Deuxièmement, Macron doit surmonter sa tendance « jupitérienne » à se concevoir comme le personnage principal de l'Europe. Idéalement, lui et le chancelier allemand Olaf Scholz doivent s'entendre assez bien pour lancer des idées en tandem, en renforçant ainsi l'idée d'un moteur franco-allemand. Mais en l'absence d'une relation bilatérale constructive (dont l'Allemagne est également responsable), Macron doit faire un plus grand effort pour construire des coalitions avec d'autres dirigeants, tels que le Premier ministre polonais Donald Tusk, la Première ministre estonienne Kaja Kallas, le Premier ministre espagnol Pedro Sánchez, ou la Première ministre italienne Giorgia Meloni.

À la racine de tous les problèmes que Macron a identifiés dans son discours subsiste une crise du leadership européen. Comme un responsable américain me l'a récemment fait remarquer, Macron est comme un (jeune) roi Lear.
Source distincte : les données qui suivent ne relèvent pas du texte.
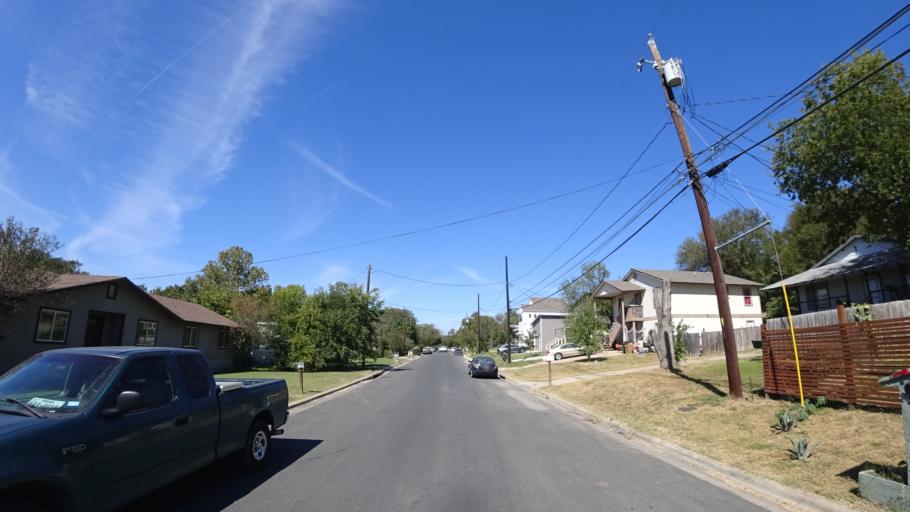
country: US
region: Texas
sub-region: Travis County
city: Austin
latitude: 30.2740
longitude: -97.6793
À quelques années de son mandat et sans majorité au Parlement, il en est arrivé à clairement comprendre le monde, mais trop tard. Parfois, Macron semble même se pencher dans le vide, pleurant comme Lear sur la lande. Il est toujours plus facile d'avoir raison que de faire le dur labeur d'amener les autres à vous rejoindre.

Cela dit, le moment d'un « moment Macron » n'a jamais été aussi propice. Il n'y a pas si longtemps, l'UE était fondamentalement divisée entre les États membres de l'Est qui s'inquiétaient de la Russie et qui se tournaient vers les États-Unis pour obtenir une protection et les États occidentaux qui ne voulaient pas en faire autant. Mais depuis sa conversion de Damas sur la route de Kiev, Macron s'est avéré maître dans l'expression des angoisses des membres de l'Est. S'il y a quelqu'un qui peut combler l'écart est-ouest de l'UE, c'est bien lui.

En outre, la dissuasion nucléaire de la France pourrait être essentielle pour rassurer les pays effrayés par la menace d'un retrait américain de l'Europe si Trump revient à la Maison-Blanche en janvier. Alors que l'adversaire de droite de Macron, Marine Le Pen, se porte très bien dans les sondages, ses relations antagonistes avec l'UE et sa proximité avec la Russie sont devenues des faiblesses plus flagrantes. Si Macron peut trouver une approche moins impérieuse et transformer ses paroles en actes, il pourrait créer une base politique vraiment durable pour ses idées. Le Macron d'il y a sept ans aurait à peine pu rêver d'une pareille aubaine.